I tried to change the conversation since it seemed to upset her but she brought it back to him. She stopped what she was doing and leaned in. A friend of her father’s had visited the bar one night and cried while talking about him. She told me this was what she couldn’t take and why she couldn’t stay.
Everything reminded her of him. Everyone telling her how much they loved her father, how much they missed him, how much she looks like him, and what a great guy he was. She stopped for a moment and looked off into the distance.
“I just can’t take it any more,” she said in a half-whisper.
Though she didn’t say and may not even know it, I realized that she needed to get away to heal. Her father’s death was a constant open wound. She didn’t tell me this. But this is what I understood from her words and body language.
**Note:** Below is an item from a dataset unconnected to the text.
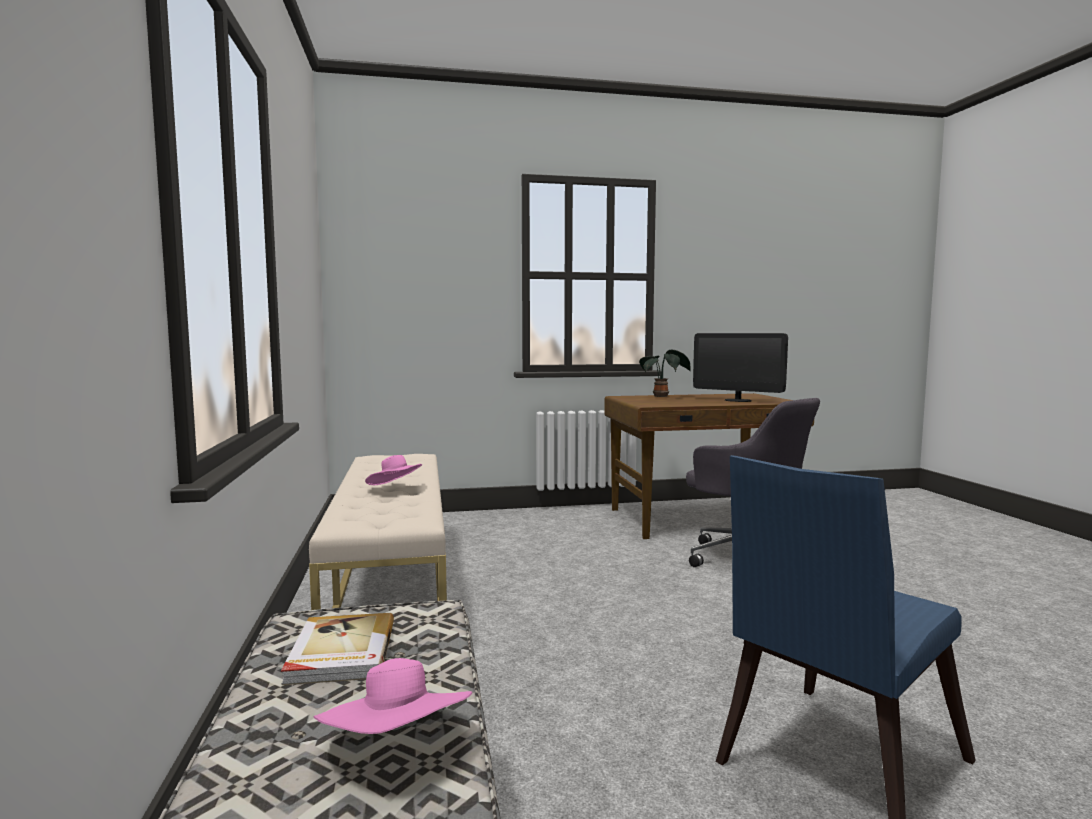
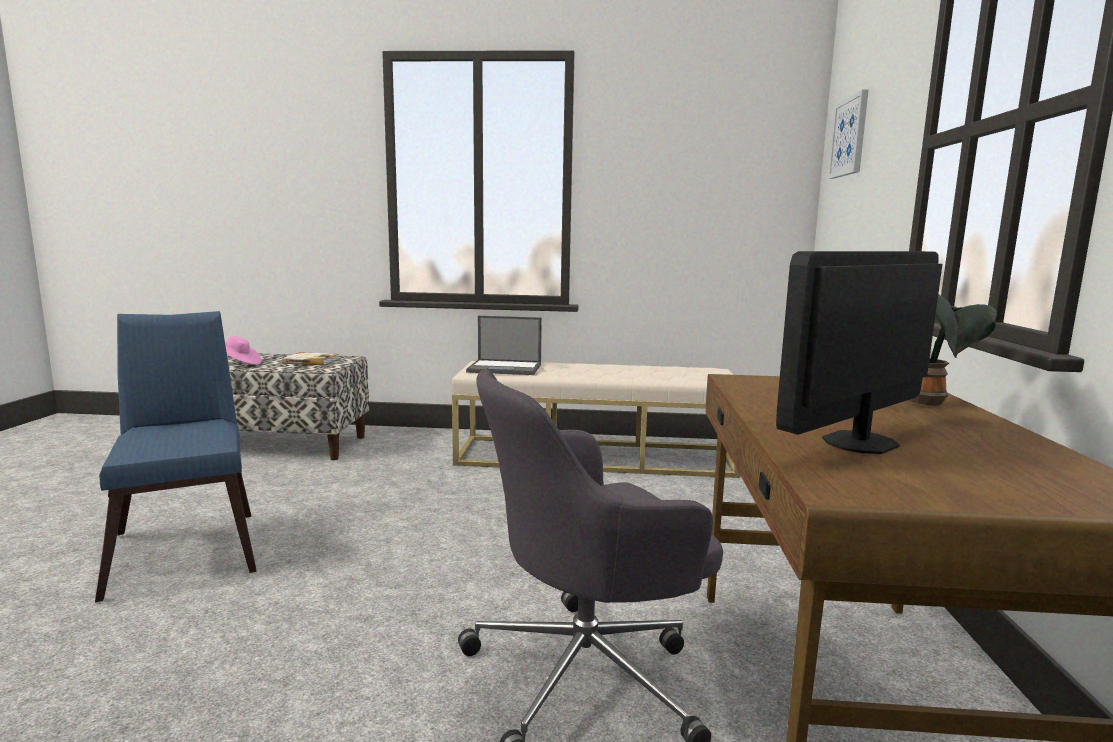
camera: 105 degrees right, 5 degrees up
pink hat [365,455,422,485] -> none
none -> laptop [466,316,542,375]
none -> picture [828,89,869,179]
The same thing happens to us in our writing. Or, at least it should. We as writers should be able to convey this through writer observation. If I were writing this scene, the bartender shouldn't tell the patron, “See, I have to get away because I need to psychically heal in order to return to the world I’ve always known.” The subtext should come to the reader naturally and not be spoon-fed to them, the same way this information comes to us in our daily lives.
I keep thinking about our conversation. It affected me. I hope it turns out well for her. If she were a book, I would keep turning the pages to find out how it all turns out. This is the type of book I want to write.
Let me know how what you observe plays into your writing. What kinds of things have you observed that have helped you in your writing?